• Brief
The lines below that include the word "with" are to be reported.

• Collected data
⟨

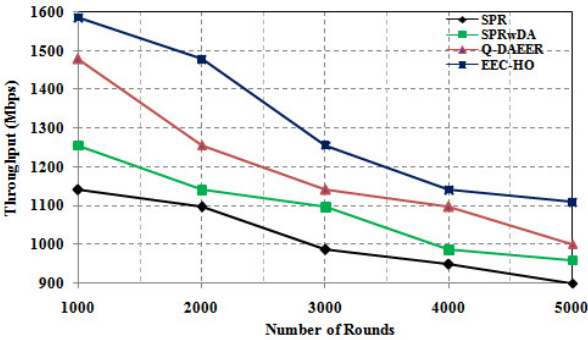
Figure 10. Throughput with number of simulation rounds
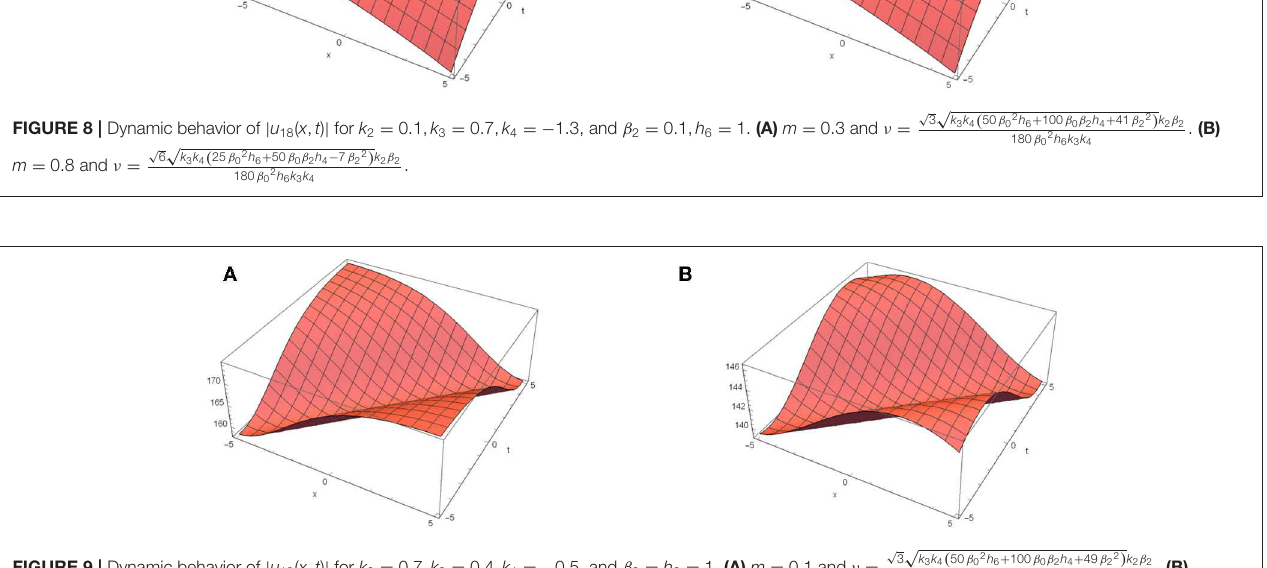
180 k 3 k 4 h 6 β 02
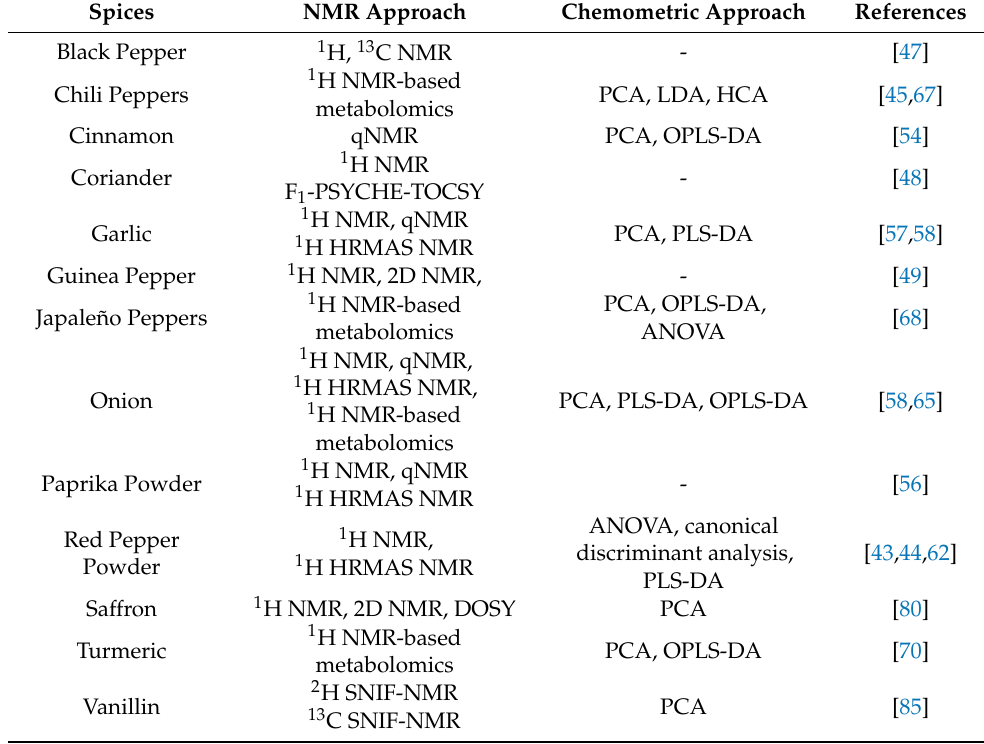
Table 6. A summary overview of NMR approaches used in the adulteration of spices. Spices NMR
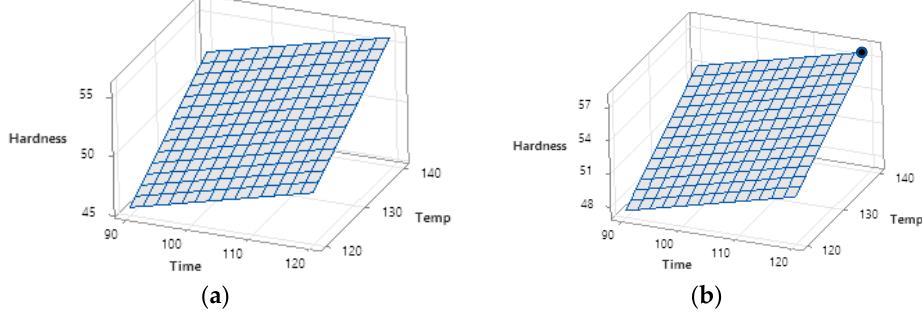
Figure 11. Surface plots of hardness ( HD ) at a constant pressure of ( a ) 3 bar; ( b ) 7 bar. Hardness was observed to increase with temperature, time, and pressure. The optimum hardness was observed at CC8 (140 ◦ C, 120 min, and 7 bar), represented by a black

⟩

• Your solution
Figure 10. Throughput with number of simulation rounds
Figure 11. Surface plots of hardness ( HD ) at a constant pressure of ( a ) 3 bar; ( b ) 7 bar. Hardness was observed to increase with temperature, time, and pressure. The optimum hardness was observed at CC8 (140 ◦ C, 120 min, and 7 bar), represented by a black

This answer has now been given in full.